David Humphrey

 
 
 
Artist Statement
My paintings are frequently depictions of depictions. I will copy an amateur painting, for instance, the way a band might cover a song written by someone else, or the way a singer renders an old chestnut. I try to get inside the other person's point of view to stretch my own. Sometimes the preexisting image, like an eccentrically generic landscape, will provide a location for one of my paintings. Sometimes a sad clown or beloved pet painting will provide the protagonist. My handmade renditions, though, take a lot of liberties with the originals. I will add characters or exaggerate and mutate elements. But the work will evolve from contact with the original and will carry iconographic elements, and sometimes feelings, into the finished state.

I am interested in amateur paintings for their rhetorical clarity, especially conventionally idyllic landscapes saturated with promises of harmony, beauty and a simpler life. Amateur paintings also have relic value; they have been saved, handed down and are evidence that a certain individual spent their life not painting that much. The focused determination and particular handwriting of the brush-strokes, though, can have an awkward and sometimes heartbreaking beauty. I gather my images from flea markets, antique stores and the internet.
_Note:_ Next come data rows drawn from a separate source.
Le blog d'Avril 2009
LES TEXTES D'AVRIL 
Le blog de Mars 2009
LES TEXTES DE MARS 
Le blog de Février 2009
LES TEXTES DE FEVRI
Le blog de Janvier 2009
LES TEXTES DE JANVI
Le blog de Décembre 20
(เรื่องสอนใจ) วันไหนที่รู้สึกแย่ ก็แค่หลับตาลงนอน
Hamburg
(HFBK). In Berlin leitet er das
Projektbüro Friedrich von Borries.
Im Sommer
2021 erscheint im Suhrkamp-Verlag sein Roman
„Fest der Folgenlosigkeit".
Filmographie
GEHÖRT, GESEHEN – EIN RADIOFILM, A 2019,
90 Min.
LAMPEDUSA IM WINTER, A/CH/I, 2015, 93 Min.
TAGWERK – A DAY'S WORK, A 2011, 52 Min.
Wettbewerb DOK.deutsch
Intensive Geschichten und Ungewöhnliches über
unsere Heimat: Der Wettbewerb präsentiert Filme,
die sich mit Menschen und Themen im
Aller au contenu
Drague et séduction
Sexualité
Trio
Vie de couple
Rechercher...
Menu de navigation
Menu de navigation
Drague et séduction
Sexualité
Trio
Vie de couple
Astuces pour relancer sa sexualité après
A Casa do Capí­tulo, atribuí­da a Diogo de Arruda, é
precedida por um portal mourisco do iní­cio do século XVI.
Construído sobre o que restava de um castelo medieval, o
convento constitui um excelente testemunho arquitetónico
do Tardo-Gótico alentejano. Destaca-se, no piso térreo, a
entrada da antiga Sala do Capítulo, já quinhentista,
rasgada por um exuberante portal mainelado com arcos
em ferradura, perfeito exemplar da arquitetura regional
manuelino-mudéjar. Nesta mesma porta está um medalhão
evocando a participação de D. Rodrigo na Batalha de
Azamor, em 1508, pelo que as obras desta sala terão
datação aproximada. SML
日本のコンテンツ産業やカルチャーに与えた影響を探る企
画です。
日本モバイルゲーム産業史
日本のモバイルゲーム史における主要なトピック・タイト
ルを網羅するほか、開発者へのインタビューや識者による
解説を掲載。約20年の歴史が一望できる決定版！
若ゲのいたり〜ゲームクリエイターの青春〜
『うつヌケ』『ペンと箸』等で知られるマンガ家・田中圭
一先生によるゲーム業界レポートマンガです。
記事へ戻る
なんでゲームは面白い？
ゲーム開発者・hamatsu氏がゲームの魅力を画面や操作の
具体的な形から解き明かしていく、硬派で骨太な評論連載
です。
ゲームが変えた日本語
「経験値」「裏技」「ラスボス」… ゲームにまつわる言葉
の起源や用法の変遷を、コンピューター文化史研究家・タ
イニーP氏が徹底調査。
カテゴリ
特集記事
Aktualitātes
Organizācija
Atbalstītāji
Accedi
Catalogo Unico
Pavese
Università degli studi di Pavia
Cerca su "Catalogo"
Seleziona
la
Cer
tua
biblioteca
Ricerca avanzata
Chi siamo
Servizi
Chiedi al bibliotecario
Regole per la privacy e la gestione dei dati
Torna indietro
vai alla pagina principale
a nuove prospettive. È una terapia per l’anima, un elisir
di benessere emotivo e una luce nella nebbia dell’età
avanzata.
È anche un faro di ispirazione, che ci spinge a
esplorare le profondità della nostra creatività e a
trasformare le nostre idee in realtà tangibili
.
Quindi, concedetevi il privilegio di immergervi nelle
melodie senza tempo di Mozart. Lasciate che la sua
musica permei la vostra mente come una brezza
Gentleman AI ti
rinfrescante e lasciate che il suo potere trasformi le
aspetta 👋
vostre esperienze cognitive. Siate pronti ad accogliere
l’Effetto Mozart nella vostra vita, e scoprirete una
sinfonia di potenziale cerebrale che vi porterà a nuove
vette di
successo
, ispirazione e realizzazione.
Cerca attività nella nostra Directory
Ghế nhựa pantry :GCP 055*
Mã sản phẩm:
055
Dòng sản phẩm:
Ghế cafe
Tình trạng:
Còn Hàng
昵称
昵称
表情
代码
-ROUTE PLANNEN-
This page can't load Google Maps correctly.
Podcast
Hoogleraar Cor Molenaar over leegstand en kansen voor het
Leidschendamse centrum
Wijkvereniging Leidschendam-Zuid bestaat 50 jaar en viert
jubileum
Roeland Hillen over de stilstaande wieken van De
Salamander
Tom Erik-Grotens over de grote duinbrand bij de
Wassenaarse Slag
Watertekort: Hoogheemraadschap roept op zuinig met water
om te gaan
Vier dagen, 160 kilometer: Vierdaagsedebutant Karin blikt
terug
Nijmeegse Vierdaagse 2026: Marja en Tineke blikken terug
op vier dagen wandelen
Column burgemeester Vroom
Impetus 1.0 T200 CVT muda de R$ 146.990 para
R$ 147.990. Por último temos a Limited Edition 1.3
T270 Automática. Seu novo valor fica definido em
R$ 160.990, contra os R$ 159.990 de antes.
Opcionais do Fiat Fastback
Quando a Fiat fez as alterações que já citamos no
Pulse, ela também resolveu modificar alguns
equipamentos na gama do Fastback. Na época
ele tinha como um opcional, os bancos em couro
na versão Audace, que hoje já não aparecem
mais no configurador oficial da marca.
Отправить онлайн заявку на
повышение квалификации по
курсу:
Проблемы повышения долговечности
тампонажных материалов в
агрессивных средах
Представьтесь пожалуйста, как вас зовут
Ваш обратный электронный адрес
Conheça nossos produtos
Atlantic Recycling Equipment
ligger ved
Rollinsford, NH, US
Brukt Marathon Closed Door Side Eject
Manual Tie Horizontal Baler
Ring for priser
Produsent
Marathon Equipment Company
That's where I found the paintings of Dwight David Eisenhower. Like myself, he was making copies of images from Hallmark greeting cards. Can we learn anything by comparing that warrior Republican to our current Republican President? Eisenhower was instrumental in developing our highway system and an early form of the internet but his paintings are mute. My paintings treat Eisenhower's blankness pathologically. I complicate Ike's earnest competence with sexual overtones and semiotic horseplay. I play fast and loose with the historical record. Like an amateur, I screw things up in my own way.